> _WHAT NEEDS TO BE DONE_
How many lines of the records below contain the word "Adhesive"? Answer with the number alone.

> _EXERCISE MATERIAL_
—————
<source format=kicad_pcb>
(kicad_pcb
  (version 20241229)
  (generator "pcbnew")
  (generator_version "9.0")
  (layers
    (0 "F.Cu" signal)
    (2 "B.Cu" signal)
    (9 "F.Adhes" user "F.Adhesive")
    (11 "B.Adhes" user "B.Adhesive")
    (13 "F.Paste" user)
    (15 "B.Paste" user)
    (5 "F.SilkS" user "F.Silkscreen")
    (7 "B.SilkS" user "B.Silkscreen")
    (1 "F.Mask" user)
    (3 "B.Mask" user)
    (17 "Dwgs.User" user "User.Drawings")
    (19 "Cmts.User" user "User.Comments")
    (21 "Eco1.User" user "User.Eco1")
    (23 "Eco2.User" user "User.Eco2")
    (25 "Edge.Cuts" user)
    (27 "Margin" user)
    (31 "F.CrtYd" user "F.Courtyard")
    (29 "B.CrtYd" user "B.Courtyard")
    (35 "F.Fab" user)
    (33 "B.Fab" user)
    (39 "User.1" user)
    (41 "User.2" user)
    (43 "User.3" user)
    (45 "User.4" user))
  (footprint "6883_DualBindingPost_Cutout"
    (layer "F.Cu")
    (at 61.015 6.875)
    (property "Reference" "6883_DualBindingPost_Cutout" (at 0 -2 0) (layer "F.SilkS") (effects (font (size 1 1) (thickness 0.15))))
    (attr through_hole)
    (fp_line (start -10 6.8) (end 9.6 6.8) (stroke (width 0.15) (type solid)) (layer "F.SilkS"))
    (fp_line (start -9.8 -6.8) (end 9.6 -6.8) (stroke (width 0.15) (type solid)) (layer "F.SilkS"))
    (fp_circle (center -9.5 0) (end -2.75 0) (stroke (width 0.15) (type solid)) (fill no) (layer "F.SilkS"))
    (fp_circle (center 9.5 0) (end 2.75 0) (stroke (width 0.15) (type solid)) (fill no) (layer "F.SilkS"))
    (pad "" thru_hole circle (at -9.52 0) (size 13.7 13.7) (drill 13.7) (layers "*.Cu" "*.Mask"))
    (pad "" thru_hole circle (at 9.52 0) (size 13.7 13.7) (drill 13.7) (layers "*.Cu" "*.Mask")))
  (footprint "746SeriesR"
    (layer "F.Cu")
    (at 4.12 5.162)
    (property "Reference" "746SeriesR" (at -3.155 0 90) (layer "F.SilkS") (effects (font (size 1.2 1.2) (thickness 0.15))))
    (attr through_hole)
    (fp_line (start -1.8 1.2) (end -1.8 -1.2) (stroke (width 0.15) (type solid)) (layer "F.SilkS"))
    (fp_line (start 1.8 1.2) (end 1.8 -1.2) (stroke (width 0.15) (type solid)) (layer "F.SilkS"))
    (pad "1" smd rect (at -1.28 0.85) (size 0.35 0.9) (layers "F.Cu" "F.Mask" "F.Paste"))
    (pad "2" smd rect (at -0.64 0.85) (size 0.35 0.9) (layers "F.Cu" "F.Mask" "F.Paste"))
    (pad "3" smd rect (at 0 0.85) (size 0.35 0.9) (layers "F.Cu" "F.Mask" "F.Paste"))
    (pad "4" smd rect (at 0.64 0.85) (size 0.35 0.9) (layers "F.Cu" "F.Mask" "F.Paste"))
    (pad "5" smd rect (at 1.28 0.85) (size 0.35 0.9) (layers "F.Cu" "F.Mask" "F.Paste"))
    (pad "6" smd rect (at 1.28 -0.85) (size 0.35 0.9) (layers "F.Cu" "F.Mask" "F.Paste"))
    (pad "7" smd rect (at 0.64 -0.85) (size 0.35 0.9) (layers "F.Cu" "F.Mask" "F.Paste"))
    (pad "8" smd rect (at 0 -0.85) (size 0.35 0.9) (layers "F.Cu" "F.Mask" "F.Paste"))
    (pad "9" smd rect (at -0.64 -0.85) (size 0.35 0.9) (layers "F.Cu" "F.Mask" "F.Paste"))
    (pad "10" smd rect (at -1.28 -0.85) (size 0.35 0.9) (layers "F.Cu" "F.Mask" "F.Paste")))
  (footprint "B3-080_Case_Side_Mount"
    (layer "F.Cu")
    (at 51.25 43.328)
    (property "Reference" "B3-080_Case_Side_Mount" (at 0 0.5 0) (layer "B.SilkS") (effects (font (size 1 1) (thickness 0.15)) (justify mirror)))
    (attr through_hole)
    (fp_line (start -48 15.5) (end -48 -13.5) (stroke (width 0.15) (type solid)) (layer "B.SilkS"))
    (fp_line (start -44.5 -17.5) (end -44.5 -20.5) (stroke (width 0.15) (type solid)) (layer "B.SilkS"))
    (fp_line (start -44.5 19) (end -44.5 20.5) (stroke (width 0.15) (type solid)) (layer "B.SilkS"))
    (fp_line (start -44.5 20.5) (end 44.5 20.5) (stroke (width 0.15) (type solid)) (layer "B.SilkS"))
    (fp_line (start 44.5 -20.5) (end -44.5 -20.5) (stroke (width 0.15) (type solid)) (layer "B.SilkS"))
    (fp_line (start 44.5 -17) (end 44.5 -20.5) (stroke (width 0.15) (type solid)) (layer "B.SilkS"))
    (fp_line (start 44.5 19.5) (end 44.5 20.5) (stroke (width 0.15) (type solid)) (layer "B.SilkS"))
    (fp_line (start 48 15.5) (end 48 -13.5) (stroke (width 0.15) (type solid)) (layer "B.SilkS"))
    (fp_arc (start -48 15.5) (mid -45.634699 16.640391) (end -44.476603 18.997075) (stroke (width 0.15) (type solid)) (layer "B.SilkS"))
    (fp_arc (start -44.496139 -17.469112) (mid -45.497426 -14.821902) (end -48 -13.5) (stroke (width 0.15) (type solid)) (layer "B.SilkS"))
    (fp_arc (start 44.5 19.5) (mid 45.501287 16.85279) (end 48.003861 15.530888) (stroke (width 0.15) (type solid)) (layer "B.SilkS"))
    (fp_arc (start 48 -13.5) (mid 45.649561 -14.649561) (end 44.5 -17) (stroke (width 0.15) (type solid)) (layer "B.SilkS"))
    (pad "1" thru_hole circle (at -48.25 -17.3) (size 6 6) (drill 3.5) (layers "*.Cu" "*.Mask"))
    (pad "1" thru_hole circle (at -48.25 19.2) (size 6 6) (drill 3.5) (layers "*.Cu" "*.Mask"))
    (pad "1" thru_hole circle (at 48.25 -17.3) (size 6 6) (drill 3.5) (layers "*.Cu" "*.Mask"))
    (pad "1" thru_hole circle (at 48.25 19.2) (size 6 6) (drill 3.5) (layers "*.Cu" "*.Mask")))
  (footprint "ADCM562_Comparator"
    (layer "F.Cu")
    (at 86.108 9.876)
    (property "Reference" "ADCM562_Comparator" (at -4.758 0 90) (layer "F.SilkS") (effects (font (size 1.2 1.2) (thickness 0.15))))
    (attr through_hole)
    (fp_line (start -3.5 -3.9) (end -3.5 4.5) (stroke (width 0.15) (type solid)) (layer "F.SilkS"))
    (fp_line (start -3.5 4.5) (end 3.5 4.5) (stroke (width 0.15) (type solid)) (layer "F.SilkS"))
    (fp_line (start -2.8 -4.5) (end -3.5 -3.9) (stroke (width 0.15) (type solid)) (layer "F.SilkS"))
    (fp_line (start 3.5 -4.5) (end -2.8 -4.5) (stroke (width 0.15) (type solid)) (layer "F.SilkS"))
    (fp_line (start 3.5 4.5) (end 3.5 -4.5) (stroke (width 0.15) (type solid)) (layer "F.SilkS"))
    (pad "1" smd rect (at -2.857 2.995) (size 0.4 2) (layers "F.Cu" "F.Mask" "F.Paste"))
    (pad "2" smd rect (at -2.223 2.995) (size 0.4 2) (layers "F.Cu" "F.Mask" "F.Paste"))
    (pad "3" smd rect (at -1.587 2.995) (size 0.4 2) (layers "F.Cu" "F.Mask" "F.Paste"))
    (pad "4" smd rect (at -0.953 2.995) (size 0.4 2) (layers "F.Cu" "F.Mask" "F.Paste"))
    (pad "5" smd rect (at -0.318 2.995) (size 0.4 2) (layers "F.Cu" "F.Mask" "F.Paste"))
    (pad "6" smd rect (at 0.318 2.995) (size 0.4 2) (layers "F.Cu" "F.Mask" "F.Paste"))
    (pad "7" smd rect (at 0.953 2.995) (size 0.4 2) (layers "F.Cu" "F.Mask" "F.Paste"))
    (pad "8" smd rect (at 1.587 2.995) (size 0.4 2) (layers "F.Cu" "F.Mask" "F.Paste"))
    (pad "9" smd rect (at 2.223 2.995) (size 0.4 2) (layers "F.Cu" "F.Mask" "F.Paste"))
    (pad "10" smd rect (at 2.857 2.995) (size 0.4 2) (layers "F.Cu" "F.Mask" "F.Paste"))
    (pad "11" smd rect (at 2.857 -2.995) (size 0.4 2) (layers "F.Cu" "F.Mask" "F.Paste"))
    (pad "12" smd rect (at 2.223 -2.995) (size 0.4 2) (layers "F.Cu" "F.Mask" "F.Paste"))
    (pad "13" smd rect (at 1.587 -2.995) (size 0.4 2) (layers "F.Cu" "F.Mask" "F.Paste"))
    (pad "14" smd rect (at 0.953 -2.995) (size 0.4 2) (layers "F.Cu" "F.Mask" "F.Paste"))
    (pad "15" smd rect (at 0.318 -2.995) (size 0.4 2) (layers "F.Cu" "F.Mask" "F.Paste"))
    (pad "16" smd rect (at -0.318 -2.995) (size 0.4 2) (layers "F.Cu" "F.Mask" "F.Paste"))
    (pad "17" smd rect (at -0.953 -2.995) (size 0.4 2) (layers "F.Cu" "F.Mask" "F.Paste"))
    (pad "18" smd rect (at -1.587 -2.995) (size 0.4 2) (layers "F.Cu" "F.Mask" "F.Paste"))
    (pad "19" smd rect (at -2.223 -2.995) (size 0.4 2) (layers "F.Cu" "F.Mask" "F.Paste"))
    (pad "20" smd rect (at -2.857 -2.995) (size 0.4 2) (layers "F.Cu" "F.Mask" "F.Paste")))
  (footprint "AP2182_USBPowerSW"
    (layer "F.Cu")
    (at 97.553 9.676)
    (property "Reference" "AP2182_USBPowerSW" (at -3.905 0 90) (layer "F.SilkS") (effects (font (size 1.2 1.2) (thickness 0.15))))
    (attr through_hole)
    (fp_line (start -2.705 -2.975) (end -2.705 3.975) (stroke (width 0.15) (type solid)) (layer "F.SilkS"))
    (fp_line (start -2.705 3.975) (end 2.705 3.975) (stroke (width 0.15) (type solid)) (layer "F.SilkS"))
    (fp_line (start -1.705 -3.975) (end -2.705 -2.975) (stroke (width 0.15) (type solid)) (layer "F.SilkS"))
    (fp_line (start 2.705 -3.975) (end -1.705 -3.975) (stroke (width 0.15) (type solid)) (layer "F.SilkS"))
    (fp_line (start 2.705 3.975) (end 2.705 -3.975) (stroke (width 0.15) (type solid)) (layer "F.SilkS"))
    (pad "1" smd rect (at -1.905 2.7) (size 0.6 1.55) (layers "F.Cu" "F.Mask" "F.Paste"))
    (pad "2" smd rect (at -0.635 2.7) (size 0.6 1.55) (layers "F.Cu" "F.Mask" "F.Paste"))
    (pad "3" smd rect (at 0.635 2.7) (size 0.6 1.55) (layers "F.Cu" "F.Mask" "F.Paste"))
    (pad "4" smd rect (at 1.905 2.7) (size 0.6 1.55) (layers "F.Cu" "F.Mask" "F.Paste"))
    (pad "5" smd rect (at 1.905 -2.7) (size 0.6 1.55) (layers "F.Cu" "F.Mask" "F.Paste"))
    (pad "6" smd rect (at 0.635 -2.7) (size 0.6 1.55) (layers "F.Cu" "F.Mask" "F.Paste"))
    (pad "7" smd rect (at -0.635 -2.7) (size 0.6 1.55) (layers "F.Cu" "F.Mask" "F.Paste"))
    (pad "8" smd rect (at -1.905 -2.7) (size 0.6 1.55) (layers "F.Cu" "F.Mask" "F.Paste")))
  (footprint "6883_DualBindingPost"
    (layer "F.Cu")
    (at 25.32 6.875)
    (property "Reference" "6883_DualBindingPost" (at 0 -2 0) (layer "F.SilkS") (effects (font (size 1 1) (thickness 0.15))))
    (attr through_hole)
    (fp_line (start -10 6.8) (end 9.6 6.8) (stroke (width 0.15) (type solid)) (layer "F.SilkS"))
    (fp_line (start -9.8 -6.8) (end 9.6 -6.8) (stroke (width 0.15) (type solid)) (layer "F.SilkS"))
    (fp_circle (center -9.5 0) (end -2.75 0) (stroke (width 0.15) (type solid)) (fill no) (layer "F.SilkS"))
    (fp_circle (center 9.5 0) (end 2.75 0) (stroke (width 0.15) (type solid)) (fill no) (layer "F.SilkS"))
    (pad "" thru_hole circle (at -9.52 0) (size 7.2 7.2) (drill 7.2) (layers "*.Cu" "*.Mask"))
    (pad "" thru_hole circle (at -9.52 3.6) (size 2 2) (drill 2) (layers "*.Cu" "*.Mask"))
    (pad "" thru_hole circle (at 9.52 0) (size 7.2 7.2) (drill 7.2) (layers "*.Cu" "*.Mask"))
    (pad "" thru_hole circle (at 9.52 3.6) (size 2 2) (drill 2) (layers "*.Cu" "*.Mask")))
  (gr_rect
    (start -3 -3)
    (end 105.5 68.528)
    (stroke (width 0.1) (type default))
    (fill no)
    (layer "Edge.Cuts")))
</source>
—————
> _TASK ANSWER_
2